**INPUT ROWS**

◆ ◆ ◆ ◆ ◆

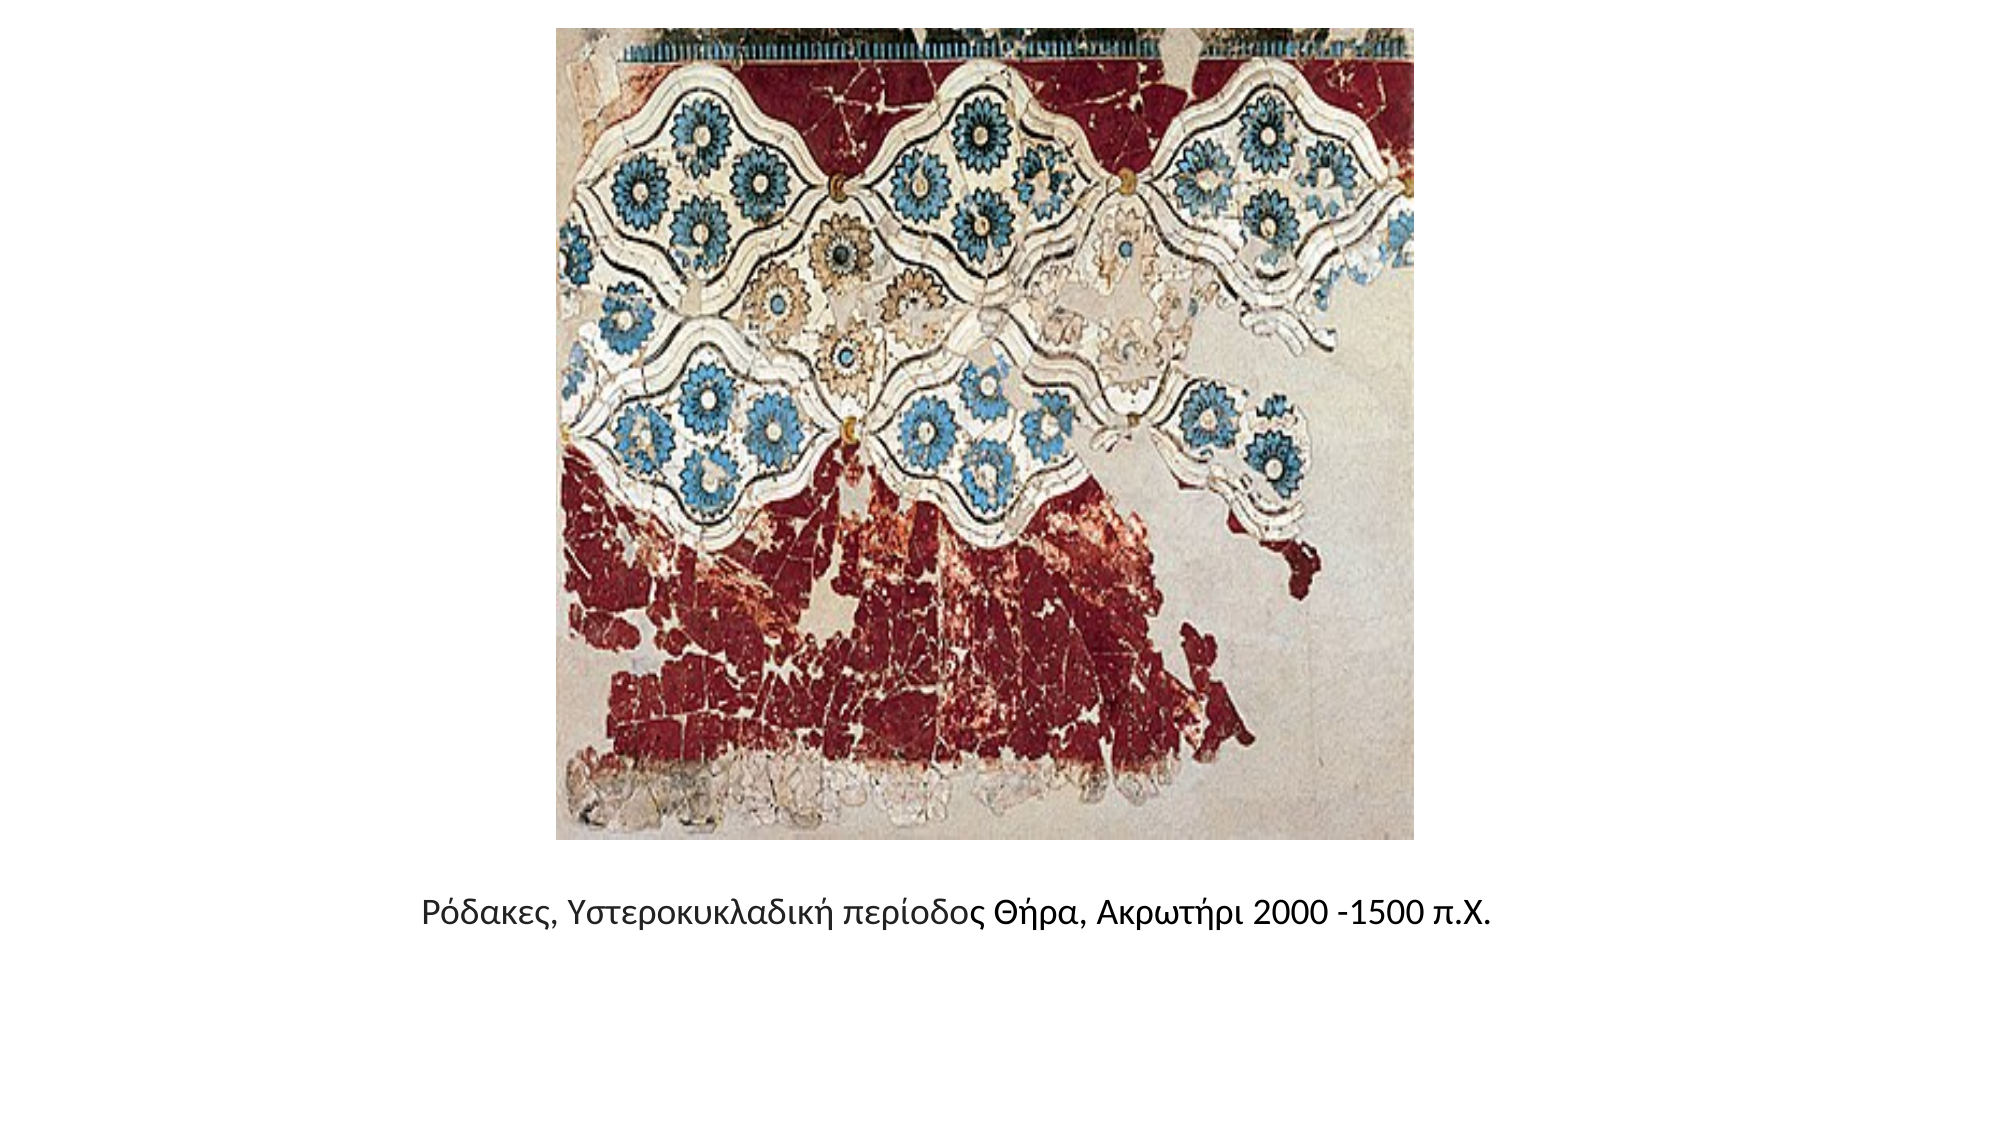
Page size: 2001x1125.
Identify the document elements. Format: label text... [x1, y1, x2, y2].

picture [556, 28, 1414, 840]
text_box Ρόδακες, Υστεροκυκλαδική περίοδος Θήρα, Ακρωτήρι 2000 -1500 π.Χ. [407, 876, 1526, 939]
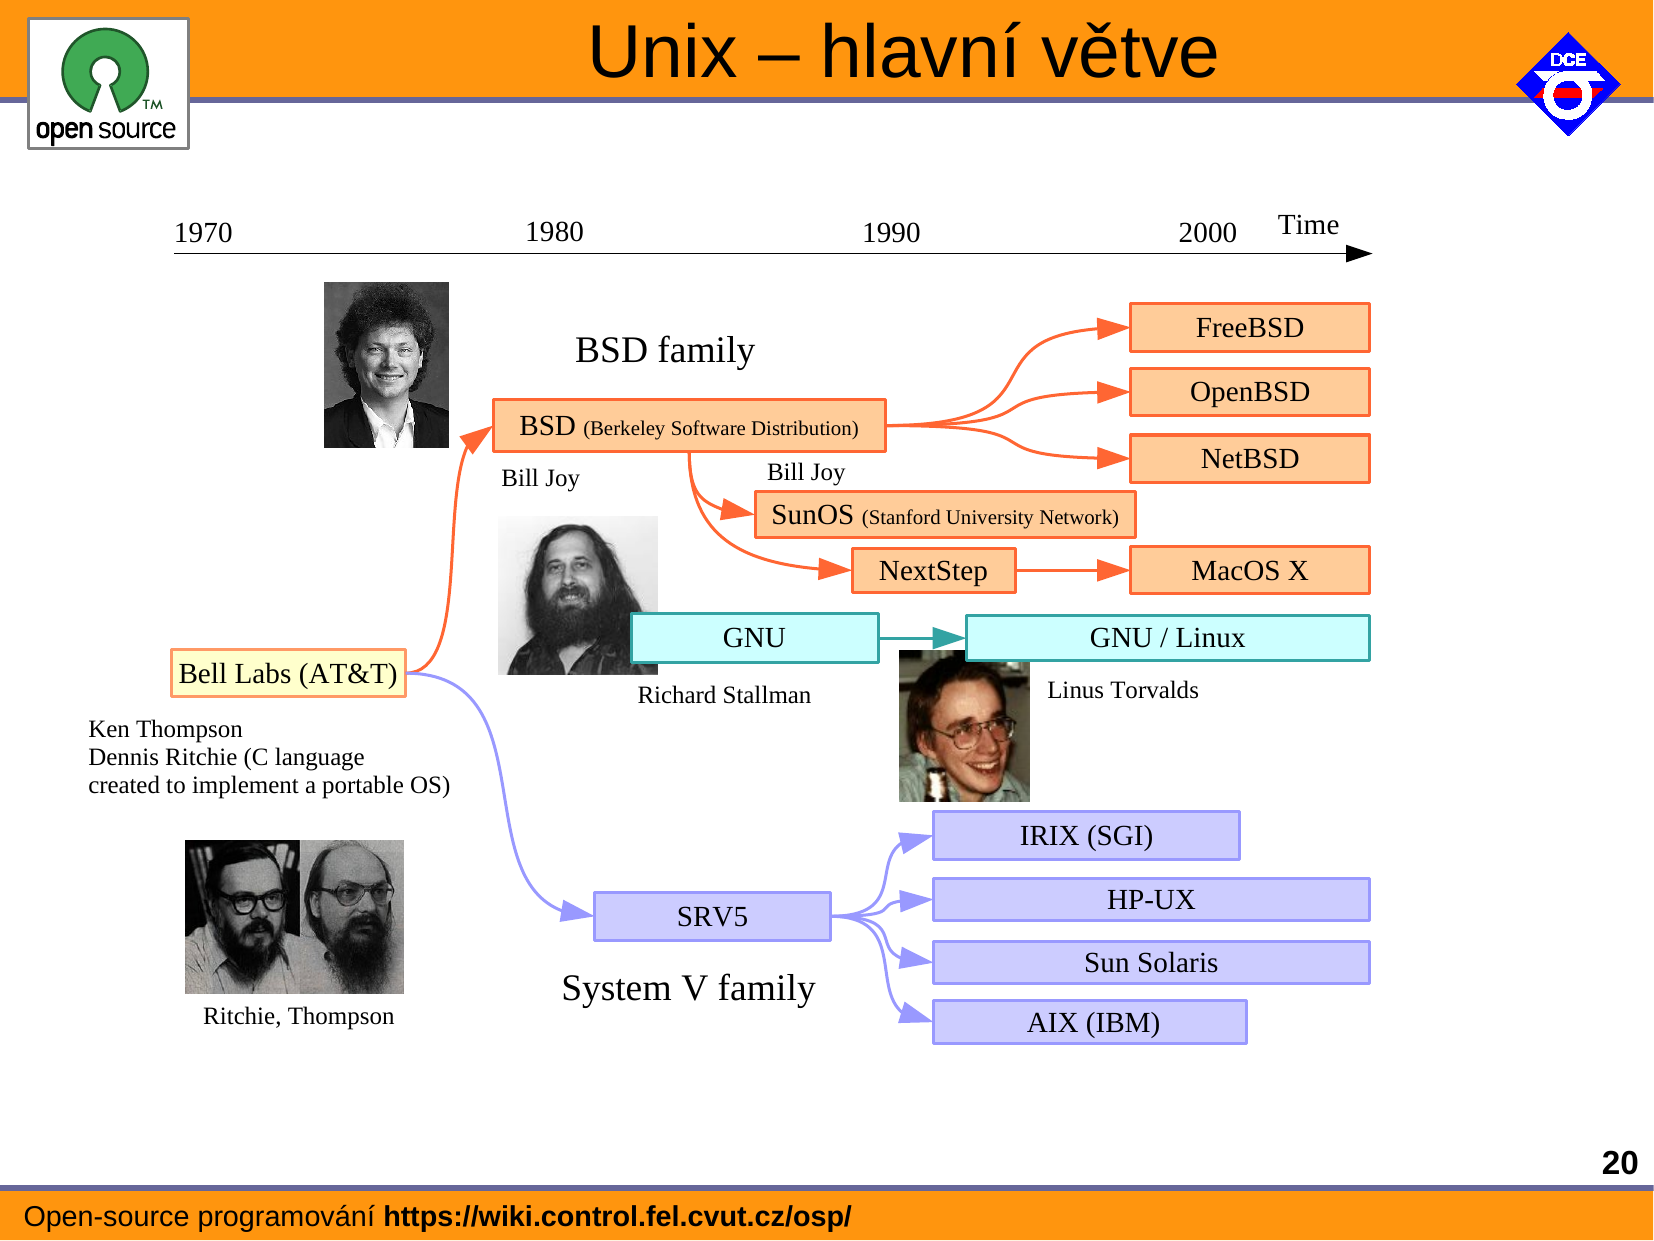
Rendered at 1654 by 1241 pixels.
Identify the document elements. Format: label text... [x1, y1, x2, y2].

text_box Ken Thompson Dennis Ritchie (C language created to implement a portable OS) [88, 715, 452, 821]
text_box Bell Labs (AT&T) [171, 649, 406, 697]
text_box FreeBSD [1130, 303, 1370, 352]
text_box Sun Solaris [933, 941, 1370, 984]
text_box Time [1278, 208, 1340, 250]
text_box 1990 [862, 216, 922, 258]
text_box IRIX (SGI) [933, 811, 1240, 860]
text_box 1980 [525, 215, 585, 256]
text_box Bill Joy [767, 458, 847, 494]
text_box AIX (IBM) [933, 1000, 1247, 1044]
text_box 2000 [1178, 216, 1238, 258]
picture [324, 282, 449, 448]
text_box Richard Stallman [637, 681, 813, 717]
text_box Linus Torvalds [1047, 676, 1200, 712]
text_box SRV5 [594, 892, 831, 941]
text_box BSD family [575, 329, 756, 382]
text_box HP-UX [933, 878, 1370, 921]
text_box MacOS X [1130, 546, 1370, 594]
picture [899, 650, 1030, 802]
text_box 1970 [174, 216, 234, 258]
title Unix – hlavní větve [178, 5, 1631, 97]
text_box System V family [561, 967, 817, 1020]
text_box BSD (Berkeley Software Distribution) [493, 399, 886, 452]
picture [498, 516, 658, 675]
text_box NetBSD [1130, 435, 1370, 483]
text_box Bill Joy [501, 464, 581, 500]
picture [185, 840, 404, 994]
text_box NextStep [852, 548, 1016, 593]
text_box OpenBSD [1130, 368, 1370, 416]
text_box SunOS (Stanford University Network) [755, 491, 1136, 538]
text_box GNU / Linux [966, 615, 1370, 661]
text_box GNU [631, 613, 879, 663]
text_box Ritchie, Thompson [203, 1002, 401, 1042]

◆ ◆ ◆ ◆ ◆

**SET EXERCISE**
Render as a JSON list of strings the lines from the line containing "text_box Ken Thompson" up to and including the last line of the records, one string per line, skipping blank lines.

**FULL RESPONSE**
[
  "text_box Ken Thompson Dennis Ritchie (C language created to implement a portable OS) [88, 715, 452, 821]",
  "text_box Bell Labs (AT&T) [171, 649, 406, 697]",
  "text_box FreeBSD [1130, 303, 1370, 352]",
  "text_box Sun Solaris [933, 941, 1370, 984]",
  "text_box Time [1278, 208, 1340, 250]",
  "text_box 1990 [862, 216, 922, 258]",
  "text_box IRIX (SGI) [933, 811, 1240, 860]",
  "text_box 1980 [525, 215, 585, 256]",
  "text_box Bill Joy [767, 458, 847, 494]",
  "text_box AIX (IBM) [933, 1000, 1247, 1044]",
  "text_box 2000 [1178, 216, 1238, 258]",
  "picture [324, 282, 449, 448]",
  "text_box Richard Stallman [637, 681, 813, 717]",
  "text_box Linus Torvalds [1047, 676, 1200, 712]",
  "text_box SRV5 [594, 892, 831, 941]",
  "text_box BSD family [575, 329, 756, 382]",
  "text_box HP-UX [933, 878, 1370, 921]",
  "text_box MacOS X [1130, 546, 1370, 594]",
  "picture [899, 650, 1030, 802]",
  "text_box 1970 [174, 216, 234, 258]",
  "title Unix – hlavní větve [178, 5, 1631, 97]",
  "text_box System V family [561, 967, 817, 1020]",
  "text_box BSD (Berkeley Software Distribution) [493, 399, 886, 452]",
  "picture [498, 516, 658, 675]",
  "text_box NetBSD [1130, 435, 1370, 483]",
  "text_box Bill Joy [501, 464, 581, 500]",
  "picture [185, 840, 404, 994]",
  "text_box NextStep [852, 548, 1016, 593]",
  "text_box OpenBSD [1130, 368, 1370, 416]",
  "text_box SunOS (Stanford University Network) [755, 491, 1136, 538]",
  "text_box GNU / Linux [966, 615, 1370, 661]",
  "text_box GNU [631, 613, 879, 663]",
  "text_box Ritchie, Thompson [203, 1002, 401, 1042]"
]